I want to acknowledge that doctors are victims of our lousy “healthcare” system too, which seems to only benefit insurers and Big Pharma. “Health” insurers and Big Pharma make the big bucks when people are sick, especially with lifelong conditions that require their services unto death.
The Means’s book goes into detail on recommended dietary and movement changes, ways to optimize quality sleep, and many other accessible interventions. They are also quite focused on data; this is not a guessing game. They identify the five major biomarkers of metabolic health—HDL cholesterol levels; triglycerides; fasting blood glucose; blood pressure; and waist circumference. The first three can all be ascertained through simple blood tests. The Meanses also explain how the ranges on some of these values have been considered acceptable, but are actually problematic. For example, if you get your fasting blood glucose tested, anything under 100 mg per deciliter of blood is considered normal. According to the Meanses, your blood glucose levels should not rise above 85 mg/dl.

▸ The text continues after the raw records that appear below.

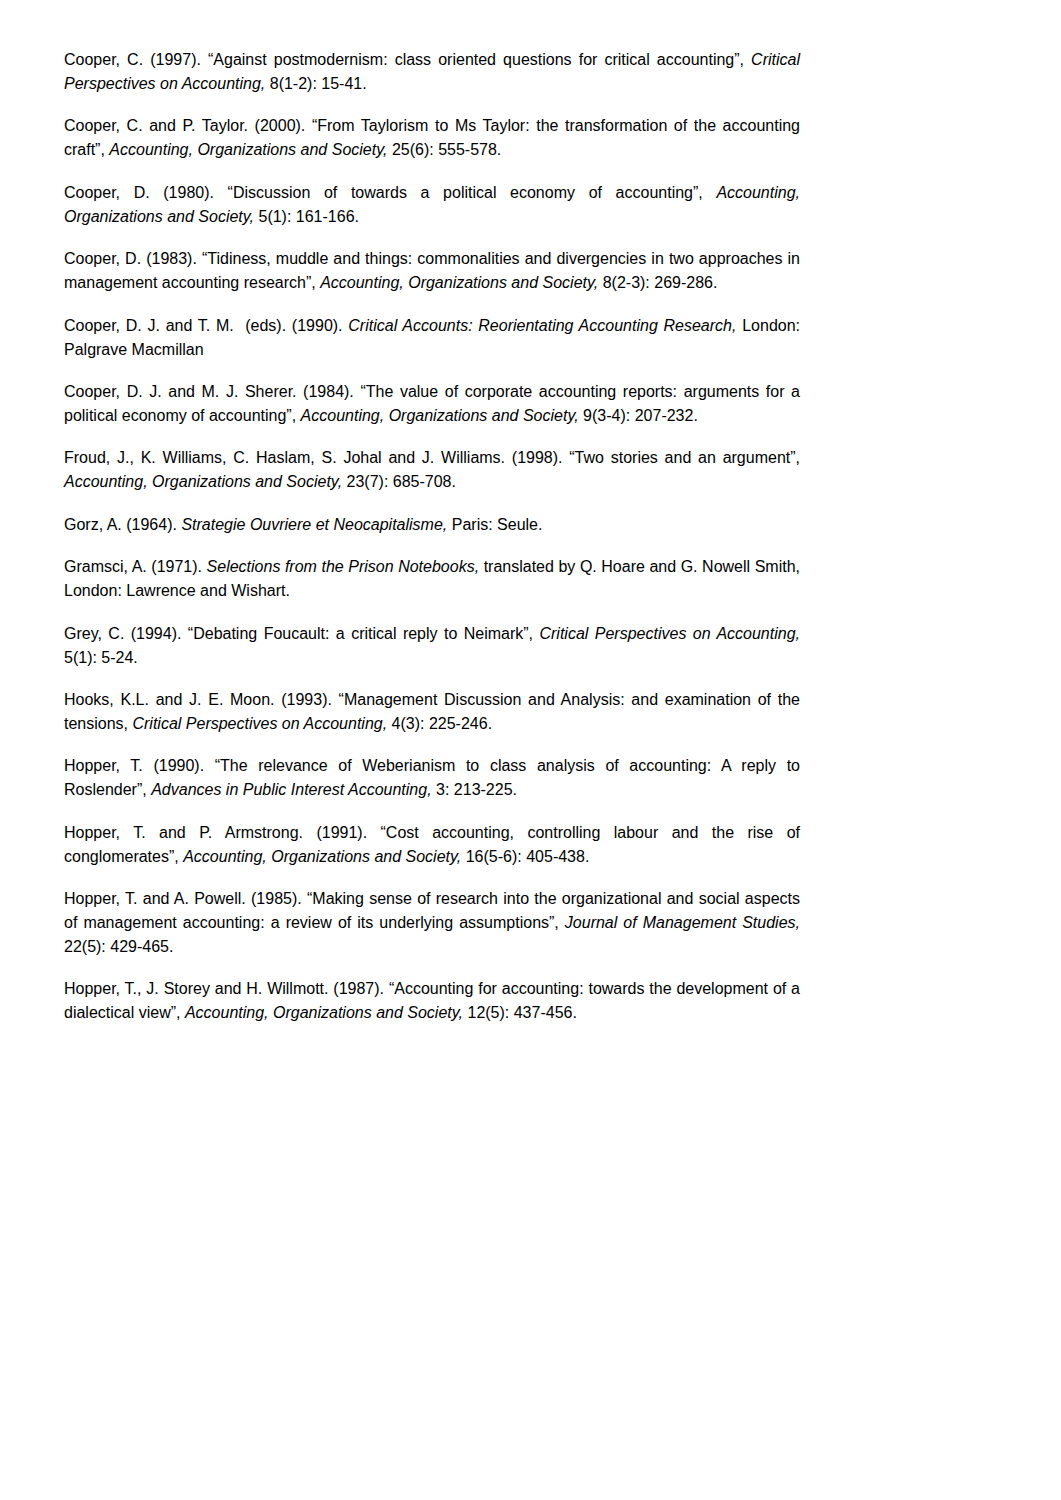Cooper, C. (1997). “Against postmodernism: class oriented questions for critical accounting”, Critical Perspectives on Accounting, 8(1-2): 15-41.
Cooper, C. and P. Taylor. (2000). “From Taylorism to Ms Taylor: the transformation of the accounting craft”, Accounting, Organizations and Society, 25(6): 555-578.
Cooper, D. (1980). “Discussion of towards a political economy of accounting”, Accounting, Organizations and Society, 5(1): 161-166.
Cooper, D. (1983). “Tidiness, muddle and things: commonalities and divergencies in two approaches in management accounting research”, Accounting, Organizations and Society, 8(2-3): 269-286.
Cooper, D. J. and T. M. (eds). (1990). Critical Accounts: Reorientating Accounting Research, London: Palgrave Macmillan
Cooper, D. J. and M. J. Sherer. (1984). “The value of corporate accounting reports: arguments for a political economy of accounting”, Accounting, Organizations and Society, 9(3-4): 207-232.
Froud, J., K. Williams, C. Haslam, S. Johal and J. Williams. (1998). “Two stories and an argument”, Accounting, Organizations and Society, 23(7): 685-708.
Gorz, A. (1964). Strategie Ouvriere et Neocapitalisme, Paris: Seule.
Gramsci, A. (1971). Selections from the Prison Notebooks, translated by Q. Hoare and G. Nowell Smith, London: Lawrence and Wishart.
Grey, C. (1994). “Debating Foucault: a critical reply to Neimark”, Critical Perspectives on Accounting, 5(1): 5-24.
Hooks, K.L. and J. E. Moon. (1993). “Management Discussion and Analysis: and examination of the tensions, Critical Perspectives on Accounting, 4(3): 225-246.
Hopper, T. (1990). “The relevance of Weberianism to class analysis of accounting: A reply to Roslender”, Advances in Public Interest Accounting, 3: 213-225.
Hopper, T. and P. Armstrong. (1991). “Cost accounting, controlling labour and the rise of conglomerates”, Accounting, Organizations and Society, 16(5-6): 405-438.
Hopper, T. and A. Powell. (1985). “Making sense of research into the organizational and social aspects of management accounting: a review of its underlying assumptions”, Journal of Management Studies, 22(5): 429-465.
Hopper, T., J. Storey and H. Willmott. (1987). “Accounting for accounting: towards the development of a dialectical view”, Accounting, Organizations and Society, 12(5): 437-456.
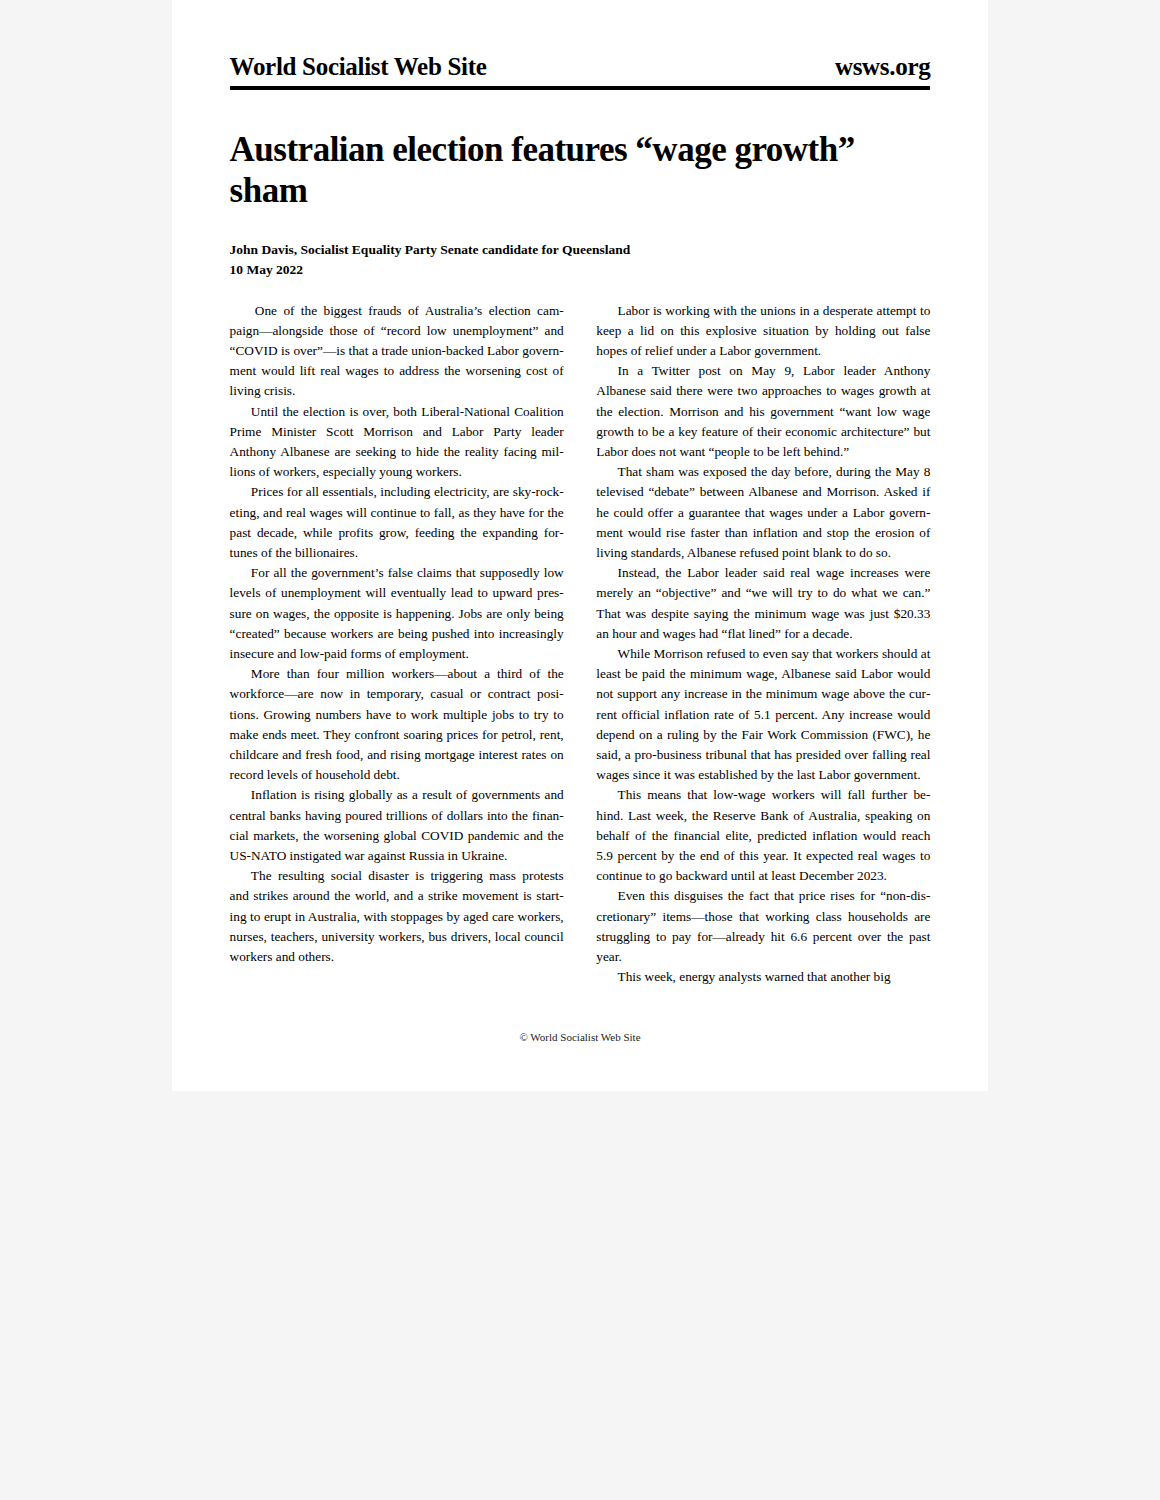World Socialist Web Site
wsws.org
Australian election features “wage growth” sham
John Davis, Socialist Equality Party Senate candidate for Queensland 10 May 2022
One of the biggest frauds of Australia’s election campaign—alongside those of “record low unemployment” and “COVID is over”—is that a trade union-backed Labor government would lift real wages to address the worsening cost of living crisis.
Until the election is over, both Liberal-National Coalition Prime Minister Scott Morrison and Labor Party leader Anthony Albanese are seeking to hide the reality facing millions of workers, especially young workers.
Prices for all essentials, including electricity, are sky-rocketing, and real wages will continue to fall, as they have for the past decade, while profits grow, feeding the expanding fortunes of the billionaires.
For all the government’s false claims that supposedly low levels of unemployment will eventually lead to upward pressure on wages, the opposite is happening. Jobs are only being “created” because workers are being pushed into increasingly insecure and low-paid forms of employment.
More than four million workers—about a third of the workforce—are now in temporary, casual or contract positions. Growing numbers have to work multiple jobs to try to make ends meet. They confront soaring prices for petrol, rent, childcare and fresh food, and rising mortgage interest rates on record levels of household debt.
Inflation is rising globally as a result of governments and central banks having poured trillions of dollars into the financial markets, the worsening global COVID pandemic and the US-NATO instigated war against Russia in Ukraine.
The resulting social disaster is triggering mass protests and strikes around the world, and a strike movement is starting to erupt in Australia, with stoppages by aged care workers, nurses, teachers, university workers, bus drivers, local council workers and others.
Labor is working with the unions in a desperate attempt to keep a lid on this explosive situation by holding out false hopes of relief under a Labor government.
In a Twitter post on May 9, Labor leader Anthony Albanese said there were two approaches to wages growth at the election. Morrison and his government “want low wage growth to be a key feature of their economic architecture” but Labor does not want “people to be left behind.”
That sham was exposed the day before, during the May 8 televised “debate” between Albanese and Morrison. Asked if he could offer a guarantee that wages under a Labor government would rise faster than inflation and stop the erosion of living standards, Albanese refused point blank to do so.
Instead, the Labor leader said real wage increases were merely an “objective” and “we will try to do what we can.” That was despite saying the minimum wage was just $20.33 an hour and wages had “flat lined” for a decade.
While Morrison refused to even say that workers should at least be paid the minimum wage, Albanese said Labor would not support any increase in the minimum wage above the current official inflation rate of 5.1 percent. Any increase would depend on a ruling by the Fair Work Commission (FWC), he said, a pro-business tribunal that has presided over falling real wages since it was established by the last Labor government.
This means that low-wage workers will fall further behind. Last week, the Reserve Bank of Australia, speaking on behalf of the financial elite, predicted inflation would reach 5.9 percent by the end of this year. It expected real wages to continue to go backward until at least December 2023.
Even this disguises the fact that price rises for “non-discretionary” items—those that working class households are struggling to pay for—already hit 6.6 percent over the past year.
This week, energy analysts warned that another big
© World Socialist Web Site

The Meanses also recommend using a wearable device to track daily steps, sleep quality, heart rate, and amounts of moderate and vigorous physical activity. Turns out, when people estimate these values, they tend to think they slept more soundly, walked more, and exercised harder than they actually did. With a device, it’s all objective.
The potential consequences are huge. If we took all this seriously, it could have implications for how we organize what we call education and what we call work. But even if we just focus on the diet and the movement and the sleep and the thoughtful collection and interpretation of data in our individual lives, we could make huge strides. Maybe getting older doesn’t need to be characterized by dysfunction and disability punctuated by pain and an ever more compressed life. Maybe children don’t need to be diagnosed with diabetes before they start shaving. Will there be disability and disease? Yes, of course. They’re part of life, just like death is.
But wouldn’t it be amazing if our population, our people could move in the direction of physical strength and health, rather than declining into weakness and disease, as all age groups seem to be doing now? We face a lot of challenges in our country. We need sharp, healthy minds in vital, healthy bodies to face them.